What Are the Education Requirements to Be a Physician Assistant?
Physician assistants (PAs) usually have previous healthcare experience and earn a master's degree. In addition, they must become licensed and meet requirements to maintain their licensure. Read on to learn more about the educational requirements for these professionals. Schools offering Allied Health degrees can also be found in these popular choices.
PAs are licensed healthcare professionals who practice medicine under the supervision of doctors. They're qualified to examine patients, make diagnoses and compile medical histories. They also analyze x-rays and other test results as well as perform procedures like suturing wounds and setting broken bones.
PAs usually enter the profession after they've gained experience in a healthcare field, such as nursing or emergency medical care. According to the U.S. Bureau of Labor Statistics (BLS), most already have bachelor's degrees, though all PAs are required to complete an accredited post-graduate education program specifically geared toward physician assistants (www.bls.gov). Such programs may culminate in certificates, associate's degrees or bachelor's degrees; however, most are available at the master's-degree level.
Master's Degree Programs
Admission to a master's program entails completion of a bachelor's degree program. While you generally don't have to earn a degree in a specific major, you may need to fulfill prerequisites in chemistry, biology, anatomy, psychology, physiology and other health-science subjects. Most programs also require you to have work experience in the healthcare field. The master's degree program for physician assistants usually lasts two years and includes a number of classroom and clinical studies.
The first year of these programs typically covers basic topics in medicine, and you might also participate in professional development activities. Some common topics of study include:
- Patient evaluation
- Clinical and evidence-based medicine
The second year of these programs usually includes some advanced courses, and you might also do a capstone project and prepare for a clinical examination. You'll also complete clinical rotations that will give you the opportunity to work with professionals in a number of different specialties, such as pediatrics, family and community medicine, emergency care and obstetrics.

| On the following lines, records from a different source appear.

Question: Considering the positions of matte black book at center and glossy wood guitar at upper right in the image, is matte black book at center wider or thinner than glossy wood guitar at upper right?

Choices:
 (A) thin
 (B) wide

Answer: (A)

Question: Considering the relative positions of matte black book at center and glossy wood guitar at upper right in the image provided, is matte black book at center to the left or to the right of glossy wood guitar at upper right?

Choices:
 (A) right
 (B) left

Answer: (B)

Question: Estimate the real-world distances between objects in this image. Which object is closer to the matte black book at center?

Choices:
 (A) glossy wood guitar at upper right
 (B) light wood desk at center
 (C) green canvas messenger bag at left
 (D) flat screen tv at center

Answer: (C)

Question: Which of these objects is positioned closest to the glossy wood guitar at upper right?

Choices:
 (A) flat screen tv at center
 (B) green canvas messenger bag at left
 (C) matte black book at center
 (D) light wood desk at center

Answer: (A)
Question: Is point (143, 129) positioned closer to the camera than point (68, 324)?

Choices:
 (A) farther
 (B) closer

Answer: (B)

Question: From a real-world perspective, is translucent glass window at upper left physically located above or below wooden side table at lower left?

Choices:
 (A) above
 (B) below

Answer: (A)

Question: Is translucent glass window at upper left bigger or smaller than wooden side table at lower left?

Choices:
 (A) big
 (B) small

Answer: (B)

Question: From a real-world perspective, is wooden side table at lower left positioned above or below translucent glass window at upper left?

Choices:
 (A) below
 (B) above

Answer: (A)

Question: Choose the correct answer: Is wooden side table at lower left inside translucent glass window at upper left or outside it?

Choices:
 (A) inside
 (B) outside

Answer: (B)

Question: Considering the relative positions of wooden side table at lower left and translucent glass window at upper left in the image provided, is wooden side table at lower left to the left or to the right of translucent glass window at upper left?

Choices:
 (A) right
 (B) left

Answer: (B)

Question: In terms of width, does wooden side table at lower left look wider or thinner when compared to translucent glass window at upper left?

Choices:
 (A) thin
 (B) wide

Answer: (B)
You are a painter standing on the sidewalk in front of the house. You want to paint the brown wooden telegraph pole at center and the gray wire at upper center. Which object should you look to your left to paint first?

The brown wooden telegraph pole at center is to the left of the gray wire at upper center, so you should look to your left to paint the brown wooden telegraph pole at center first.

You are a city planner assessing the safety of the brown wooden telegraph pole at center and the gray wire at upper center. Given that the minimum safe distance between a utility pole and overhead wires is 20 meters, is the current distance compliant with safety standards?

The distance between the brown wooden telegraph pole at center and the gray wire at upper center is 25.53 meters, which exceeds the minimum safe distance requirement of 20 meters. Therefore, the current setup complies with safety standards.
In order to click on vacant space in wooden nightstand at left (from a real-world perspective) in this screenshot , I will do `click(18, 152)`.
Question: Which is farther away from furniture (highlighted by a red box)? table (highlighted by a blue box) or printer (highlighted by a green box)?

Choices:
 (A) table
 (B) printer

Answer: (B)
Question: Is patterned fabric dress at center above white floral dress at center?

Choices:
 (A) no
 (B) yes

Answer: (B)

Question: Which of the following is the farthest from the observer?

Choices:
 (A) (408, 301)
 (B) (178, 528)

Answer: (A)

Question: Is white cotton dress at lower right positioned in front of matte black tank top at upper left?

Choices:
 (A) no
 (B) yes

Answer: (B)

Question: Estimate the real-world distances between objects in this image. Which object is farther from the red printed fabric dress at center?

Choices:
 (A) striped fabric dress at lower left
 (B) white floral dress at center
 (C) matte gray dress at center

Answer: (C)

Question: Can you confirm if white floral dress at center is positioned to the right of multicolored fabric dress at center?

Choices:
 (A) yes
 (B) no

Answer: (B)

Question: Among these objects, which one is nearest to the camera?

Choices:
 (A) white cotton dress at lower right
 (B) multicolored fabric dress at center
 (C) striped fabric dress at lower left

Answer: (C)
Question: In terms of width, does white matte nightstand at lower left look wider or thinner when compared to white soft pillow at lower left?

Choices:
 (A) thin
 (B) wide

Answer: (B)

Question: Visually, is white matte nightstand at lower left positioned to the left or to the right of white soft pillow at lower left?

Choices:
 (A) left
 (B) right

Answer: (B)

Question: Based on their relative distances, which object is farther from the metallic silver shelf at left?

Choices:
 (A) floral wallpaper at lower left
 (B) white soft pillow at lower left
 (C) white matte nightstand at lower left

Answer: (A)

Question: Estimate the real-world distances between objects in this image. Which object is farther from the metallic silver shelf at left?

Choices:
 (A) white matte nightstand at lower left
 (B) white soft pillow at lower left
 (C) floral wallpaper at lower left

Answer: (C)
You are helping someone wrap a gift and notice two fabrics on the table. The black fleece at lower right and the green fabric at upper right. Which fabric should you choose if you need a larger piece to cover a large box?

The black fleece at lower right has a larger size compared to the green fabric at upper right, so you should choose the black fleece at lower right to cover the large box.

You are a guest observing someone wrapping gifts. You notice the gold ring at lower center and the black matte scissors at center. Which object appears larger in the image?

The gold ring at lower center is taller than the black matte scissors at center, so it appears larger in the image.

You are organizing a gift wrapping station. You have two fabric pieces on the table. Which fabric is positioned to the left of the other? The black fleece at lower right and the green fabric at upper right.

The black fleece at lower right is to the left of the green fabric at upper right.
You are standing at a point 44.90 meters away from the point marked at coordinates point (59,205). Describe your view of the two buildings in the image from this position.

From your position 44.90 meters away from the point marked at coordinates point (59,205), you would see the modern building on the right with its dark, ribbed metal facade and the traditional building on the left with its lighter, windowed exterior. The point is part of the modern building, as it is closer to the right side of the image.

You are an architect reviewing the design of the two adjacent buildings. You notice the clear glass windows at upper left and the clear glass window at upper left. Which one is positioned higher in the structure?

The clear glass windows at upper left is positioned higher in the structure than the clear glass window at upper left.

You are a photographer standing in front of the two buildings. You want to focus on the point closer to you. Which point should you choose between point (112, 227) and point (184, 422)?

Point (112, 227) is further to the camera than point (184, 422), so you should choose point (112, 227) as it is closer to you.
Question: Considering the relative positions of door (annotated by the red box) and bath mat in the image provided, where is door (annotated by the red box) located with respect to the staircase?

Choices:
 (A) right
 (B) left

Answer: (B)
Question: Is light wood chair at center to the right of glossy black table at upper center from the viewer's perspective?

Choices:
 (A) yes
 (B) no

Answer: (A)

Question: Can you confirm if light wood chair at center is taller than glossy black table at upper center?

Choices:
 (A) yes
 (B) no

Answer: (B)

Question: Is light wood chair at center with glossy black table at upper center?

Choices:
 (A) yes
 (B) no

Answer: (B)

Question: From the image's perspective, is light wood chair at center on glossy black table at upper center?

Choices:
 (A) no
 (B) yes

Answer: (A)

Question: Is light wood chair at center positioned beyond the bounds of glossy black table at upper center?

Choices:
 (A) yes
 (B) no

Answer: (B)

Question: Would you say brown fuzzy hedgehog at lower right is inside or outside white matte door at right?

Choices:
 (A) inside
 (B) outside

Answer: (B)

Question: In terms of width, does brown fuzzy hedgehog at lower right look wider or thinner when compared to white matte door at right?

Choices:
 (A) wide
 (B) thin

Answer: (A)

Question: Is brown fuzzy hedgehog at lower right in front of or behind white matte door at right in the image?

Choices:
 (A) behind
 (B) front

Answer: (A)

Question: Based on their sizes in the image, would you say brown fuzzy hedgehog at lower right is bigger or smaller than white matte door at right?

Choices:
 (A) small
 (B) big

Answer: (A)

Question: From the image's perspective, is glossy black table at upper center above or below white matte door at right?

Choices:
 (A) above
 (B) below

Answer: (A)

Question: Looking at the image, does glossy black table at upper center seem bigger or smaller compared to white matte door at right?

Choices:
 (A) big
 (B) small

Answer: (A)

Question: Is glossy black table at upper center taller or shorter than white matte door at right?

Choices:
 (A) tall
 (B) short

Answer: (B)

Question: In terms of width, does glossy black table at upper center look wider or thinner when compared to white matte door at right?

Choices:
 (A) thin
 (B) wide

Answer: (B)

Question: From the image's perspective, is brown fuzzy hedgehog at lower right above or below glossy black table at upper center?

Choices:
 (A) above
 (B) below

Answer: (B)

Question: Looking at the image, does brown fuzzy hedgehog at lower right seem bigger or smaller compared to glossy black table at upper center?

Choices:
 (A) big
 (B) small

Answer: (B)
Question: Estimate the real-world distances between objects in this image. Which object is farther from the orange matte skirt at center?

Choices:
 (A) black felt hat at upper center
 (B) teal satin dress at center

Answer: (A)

Some second-year courses may cover the following:
- Patient evaluation
- Clinical medicine
- Clinical skills
After graduating from an accredited PA program, you must become licensed to practice in the profession. The BLS reports that licensure candidates must apply for and pass an examination administered by the National Commission on Certification of Physician Assistants. After passing your certification exam, you may use the Physician Assistant-Certified designation. You must recertify every 10 years by passing an exam, and every two years, you will need to comply with the continuing education requirement of 100 hours to maintain your licensure.
Employment Outlook and Salary Information
The BLS notes that PAs can expect good job prospects due to employing growth being much faster than average (38%) over the 2012-2022 decade. The aging population will particularly demand healthcare services, which will lead to facilities hiring more PAs. In addition, these healthcare professionals are less expensive than physicians', so facilities may hire PAs to save costs. As of May 2012, the average wage for these professionals was $92,460, according to the BLS.